According to a recent report from AutoTalk, cyber security is now a primary focus for automakers who want to prevent hackers from gaining remote access to vehicles.
The topic gained public recognition when Massachusetts Senator Ed Markey sent a letter to the chief executives of 20 auto manufacturers earlier this month asking questions about the quality of cyber security in today's consumer vehicles.
"We recognize the importance of protecting our vehicles and customers from cyber threats and the invasions of privacy," wrote CEOs of Alliance of Automobile Manufacturers and the Association of Global Automakers in a letter to Markey. "The automobile industry understands these risks and is actively working to ensure vehicle systems remain protected from malicious actors."
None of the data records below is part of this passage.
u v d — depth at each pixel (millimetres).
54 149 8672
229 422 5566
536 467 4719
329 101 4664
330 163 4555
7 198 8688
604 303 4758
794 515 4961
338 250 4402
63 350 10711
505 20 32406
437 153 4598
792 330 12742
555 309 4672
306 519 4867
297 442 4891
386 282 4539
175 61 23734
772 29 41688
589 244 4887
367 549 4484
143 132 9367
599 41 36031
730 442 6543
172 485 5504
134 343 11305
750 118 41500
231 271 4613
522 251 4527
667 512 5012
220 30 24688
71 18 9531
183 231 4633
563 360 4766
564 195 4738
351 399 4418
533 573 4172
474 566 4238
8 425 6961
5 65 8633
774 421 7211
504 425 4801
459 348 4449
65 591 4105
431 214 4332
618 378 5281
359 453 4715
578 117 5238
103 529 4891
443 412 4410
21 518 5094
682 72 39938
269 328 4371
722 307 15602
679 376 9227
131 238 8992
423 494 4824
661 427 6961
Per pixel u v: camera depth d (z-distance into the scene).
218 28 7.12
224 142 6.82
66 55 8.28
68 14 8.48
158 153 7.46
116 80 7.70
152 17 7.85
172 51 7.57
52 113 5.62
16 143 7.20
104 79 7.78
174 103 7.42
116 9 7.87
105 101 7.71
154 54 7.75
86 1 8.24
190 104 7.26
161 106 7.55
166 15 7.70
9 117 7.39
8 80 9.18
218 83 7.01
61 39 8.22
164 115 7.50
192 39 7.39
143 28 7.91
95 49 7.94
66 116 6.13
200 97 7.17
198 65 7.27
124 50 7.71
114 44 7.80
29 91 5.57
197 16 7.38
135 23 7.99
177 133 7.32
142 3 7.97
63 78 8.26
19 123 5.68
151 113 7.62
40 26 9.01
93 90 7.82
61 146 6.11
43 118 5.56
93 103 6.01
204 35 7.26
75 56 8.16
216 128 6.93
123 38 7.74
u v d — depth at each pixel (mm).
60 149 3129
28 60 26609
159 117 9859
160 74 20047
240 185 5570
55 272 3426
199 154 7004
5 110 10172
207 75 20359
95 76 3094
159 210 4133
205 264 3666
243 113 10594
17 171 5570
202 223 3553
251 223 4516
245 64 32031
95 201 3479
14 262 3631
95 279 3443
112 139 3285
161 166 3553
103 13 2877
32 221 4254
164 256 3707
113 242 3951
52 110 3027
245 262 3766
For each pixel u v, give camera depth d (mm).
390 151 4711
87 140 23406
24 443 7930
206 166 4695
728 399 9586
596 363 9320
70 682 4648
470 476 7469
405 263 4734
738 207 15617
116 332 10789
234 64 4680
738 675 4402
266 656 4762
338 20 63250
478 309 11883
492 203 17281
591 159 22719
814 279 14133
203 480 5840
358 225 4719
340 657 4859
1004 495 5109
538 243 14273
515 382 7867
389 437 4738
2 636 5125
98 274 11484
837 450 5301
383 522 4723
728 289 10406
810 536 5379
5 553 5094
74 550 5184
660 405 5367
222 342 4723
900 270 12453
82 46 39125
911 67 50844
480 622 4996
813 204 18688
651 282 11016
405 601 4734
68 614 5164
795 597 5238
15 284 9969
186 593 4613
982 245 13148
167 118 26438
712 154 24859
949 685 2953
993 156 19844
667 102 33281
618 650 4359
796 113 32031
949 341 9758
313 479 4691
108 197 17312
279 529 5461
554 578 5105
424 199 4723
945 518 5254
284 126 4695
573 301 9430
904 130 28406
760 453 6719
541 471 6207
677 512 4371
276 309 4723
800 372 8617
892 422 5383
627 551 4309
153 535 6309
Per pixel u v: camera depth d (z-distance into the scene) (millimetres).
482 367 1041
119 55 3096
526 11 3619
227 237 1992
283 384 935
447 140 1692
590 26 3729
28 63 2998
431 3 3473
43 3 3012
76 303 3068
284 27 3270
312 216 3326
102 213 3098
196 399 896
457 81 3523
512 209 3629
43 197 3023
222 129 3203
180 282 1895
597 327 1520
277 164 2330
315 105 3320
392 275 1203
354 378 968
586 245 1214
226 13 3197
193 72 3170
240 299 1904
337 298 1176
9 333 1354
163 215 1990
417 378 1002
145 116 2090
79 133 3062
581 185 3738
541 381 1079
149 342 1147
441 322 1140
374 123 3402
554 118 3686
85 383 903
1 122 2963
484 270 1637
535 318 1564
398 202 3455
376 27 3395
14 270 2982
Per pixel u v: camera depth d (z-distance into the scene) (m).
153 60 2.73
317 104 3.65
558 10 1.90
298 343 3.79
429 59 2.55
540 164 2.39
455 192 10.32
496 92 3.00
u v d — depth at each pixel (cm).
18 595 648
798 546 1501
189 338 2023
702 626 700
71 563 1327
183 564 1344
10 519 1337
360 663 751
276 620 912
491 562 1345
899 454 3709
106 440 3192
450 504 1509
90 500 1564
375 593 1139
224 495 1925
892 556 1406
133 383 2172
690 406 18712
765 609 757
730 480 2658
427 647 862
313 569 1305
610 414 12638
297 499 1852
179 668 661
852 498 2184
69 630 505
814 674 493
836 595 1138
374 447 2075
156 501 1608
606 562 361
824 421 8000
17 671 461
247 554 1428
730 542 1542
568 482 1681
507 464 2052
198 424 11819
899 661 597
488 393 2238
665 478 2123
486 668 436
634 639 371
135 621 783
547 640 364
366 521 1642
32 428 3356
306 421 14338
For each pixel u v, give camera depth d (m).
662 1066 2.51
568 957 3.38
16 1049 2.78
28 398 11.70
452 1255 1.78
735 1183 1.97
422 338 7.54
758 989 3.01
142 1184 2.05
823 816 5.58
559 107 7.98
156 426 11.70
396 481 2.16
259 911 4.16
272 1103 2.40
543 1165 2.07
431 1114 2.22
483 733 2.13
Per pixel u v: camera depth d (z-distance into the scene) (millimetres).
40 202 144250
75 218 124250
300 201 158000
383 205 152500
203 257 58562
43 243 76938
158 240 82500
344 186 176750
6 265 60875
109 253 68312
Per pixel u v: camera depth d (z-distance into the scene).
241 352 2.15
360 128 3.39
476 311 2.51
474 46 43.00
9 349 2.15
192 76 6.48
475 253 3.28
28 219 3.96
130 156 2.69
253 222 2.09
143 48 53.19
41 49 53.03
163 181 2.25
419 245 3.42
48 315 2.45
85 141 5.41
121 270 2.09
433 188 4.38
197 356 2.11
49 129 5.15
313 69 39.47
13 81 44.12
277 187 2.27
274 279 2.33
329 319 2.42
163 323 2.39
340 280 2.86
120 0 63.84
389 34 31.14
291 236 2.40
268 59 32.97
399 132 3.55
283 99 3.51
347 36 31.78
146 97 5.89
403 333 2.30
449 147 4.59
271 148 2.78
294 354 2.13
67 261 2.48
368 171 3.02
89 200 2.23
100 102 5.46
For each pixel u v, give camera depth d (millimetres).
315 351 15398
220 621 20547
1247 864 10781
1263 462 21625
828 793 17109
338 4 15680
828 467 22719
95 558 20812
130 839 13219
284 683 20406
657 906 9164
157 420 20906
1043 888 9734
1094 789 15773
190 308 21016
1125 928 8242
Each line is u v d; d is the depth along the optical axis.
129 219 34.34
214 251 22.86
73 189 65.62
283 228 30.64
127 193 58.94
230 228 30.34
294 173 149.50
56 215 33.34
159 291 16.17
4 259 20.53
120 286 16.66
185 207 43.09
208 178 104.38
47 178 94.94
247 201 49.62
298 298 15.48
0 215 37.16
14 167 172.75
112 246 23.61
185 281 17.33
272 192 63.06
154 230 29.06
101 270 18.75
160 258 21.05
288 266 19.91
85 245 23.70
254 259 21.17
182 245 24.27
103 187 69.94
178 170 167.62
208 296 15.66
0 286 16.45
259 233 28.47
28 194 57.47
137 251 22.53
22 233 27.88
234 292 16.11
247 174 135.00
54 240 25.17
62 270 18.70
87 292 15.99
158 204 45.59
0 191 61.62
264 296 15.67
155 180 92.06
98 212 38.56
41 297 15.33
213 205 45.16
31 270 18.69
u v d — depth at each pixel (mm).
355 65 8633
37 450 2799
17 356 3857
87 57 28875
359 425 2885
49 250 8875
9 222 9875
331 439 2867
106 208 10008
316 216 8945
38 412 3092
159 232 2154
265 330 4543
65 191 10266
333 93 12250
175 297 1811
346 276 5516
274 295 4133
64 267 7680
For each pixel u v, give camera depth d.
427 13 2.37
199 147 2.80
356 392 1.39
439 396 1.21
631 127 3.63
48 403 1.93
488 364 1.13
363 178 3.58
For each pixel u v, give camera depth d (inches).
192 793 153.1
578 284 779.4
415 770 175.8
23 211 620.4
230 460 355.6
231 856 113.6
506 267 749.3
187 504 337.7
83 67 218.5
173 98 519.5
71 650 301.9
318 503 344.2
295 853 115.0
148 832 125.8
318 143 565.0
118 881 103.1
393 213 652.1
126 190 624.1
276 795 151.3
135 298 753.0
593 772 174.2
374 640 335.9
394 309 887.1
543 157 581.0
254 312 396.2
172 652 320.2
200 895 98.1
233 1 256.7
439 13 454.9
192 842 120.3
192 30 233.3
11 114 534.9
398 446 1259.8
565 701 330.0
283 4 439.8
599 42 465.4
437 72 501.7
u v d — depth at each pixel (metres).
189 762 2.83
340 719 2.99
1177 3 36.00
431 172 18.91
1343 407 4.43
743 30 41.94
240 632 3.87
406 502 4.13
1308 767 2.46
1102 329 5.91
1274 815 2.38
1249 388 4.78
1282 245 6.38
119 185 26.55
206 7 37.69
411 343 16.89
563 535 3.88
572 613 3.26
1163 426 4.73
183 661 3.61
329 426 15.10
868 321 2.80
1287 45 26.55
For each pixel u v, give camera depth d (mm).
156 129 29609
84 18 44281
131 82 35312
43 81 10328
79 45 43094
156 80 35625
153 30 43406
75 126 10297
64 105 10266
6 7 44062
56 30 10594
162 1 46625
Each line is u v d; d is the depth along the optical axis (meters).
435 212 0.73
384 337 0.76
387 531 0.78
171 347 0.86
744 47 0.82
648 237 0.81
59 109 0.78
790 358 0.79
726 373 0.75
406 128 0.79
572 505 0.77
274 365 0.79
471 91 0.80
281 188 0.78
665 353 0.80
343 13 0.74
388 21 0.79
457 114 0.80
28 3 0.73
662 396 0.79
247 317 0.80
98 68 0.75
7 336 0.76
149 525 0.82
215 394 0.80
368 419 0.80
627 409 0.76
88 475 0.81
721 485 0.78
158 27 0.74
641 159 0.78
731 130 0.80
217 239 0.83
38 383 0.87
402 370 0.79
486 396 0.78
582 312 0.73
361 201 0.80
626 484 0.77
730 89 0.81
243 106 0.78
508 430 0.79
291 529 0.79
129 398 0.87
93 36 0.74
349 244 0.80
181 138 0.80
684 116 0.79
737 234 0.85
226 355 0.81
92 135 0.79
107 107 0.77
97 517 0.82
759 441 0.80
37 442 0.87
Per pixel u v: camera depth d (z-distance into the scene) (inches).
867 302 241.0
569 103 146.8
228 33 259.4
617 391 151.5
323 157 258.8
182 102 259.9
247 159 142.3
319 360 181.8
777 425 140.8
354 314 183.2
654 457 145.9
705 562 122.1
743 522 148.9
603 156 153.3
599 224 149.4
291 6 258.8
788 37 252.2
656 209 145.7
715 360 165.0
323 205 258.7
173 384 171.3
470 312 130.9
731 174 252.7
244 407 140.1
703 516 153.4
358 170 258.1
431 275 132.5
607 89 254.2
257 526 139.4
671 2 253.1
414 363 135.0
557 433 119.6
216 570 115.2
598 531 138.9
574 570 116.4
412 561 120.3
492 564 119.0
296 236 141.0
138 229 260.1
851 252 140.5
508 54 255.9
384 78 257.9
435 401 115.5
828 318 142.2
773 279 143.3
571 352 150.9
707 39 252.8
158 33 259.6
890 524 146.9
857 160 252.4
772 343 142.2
The two trade groups, which represent 25 major automakers who account for nearly ever car sold in the U.S., vowed to make protection from cyber security threats a top priority for manufacturers.
Traditional security in need of an overhaul as well
Remote access via cyber attack is not the only threat car owners need to take into account when they buy a vehicle. Standard security measures are not as strong as they should be, according to a recent report from the Detroit News.
Security vulnerabilities appear to be the most common in SUVs, vehicles that already have high rates of theft and are often more expensive to insure, especially in neighborhoods known for crime. September 2013 saw an incident in which 16 Chevrolet Suburbans and Tahoes were broken into at a dealership and stripped of valuable parts.
Controlling three quarters of the market, GM's SUVs, including the Suburban, Tahoe and GMC Yukon, are becoming increasingly popular targets for thieves looking to take wheels and third row seats. The Detroit News noted that American auto manufacturers are looking for ways to minimize this growing problem.
Is new, beefed-up security going to be worth it?
GM is addressing the issue by mandating that revamped anti-theft features come standard with each SUV, and giving drivers the option to buy an enhanced security package for $395. Executive chief engineer Jeff Luke explained these new features.
"We've put a lot of technology into improving the security for our customers, everything from our glass breaking sensors in the quarter glass area to … interior movement sensors," Luke told the news source.
Some new features mentioned by the Detroit News seem like obvious additions. For example, most car alarms will only go off when a door latch is broken and have nothing to do with windows being shattered. Another premium inclusion will be an alarm that goes off when a car is trying to be towed or jacked up off of the ground, put you can also do your part to help deter car thieves.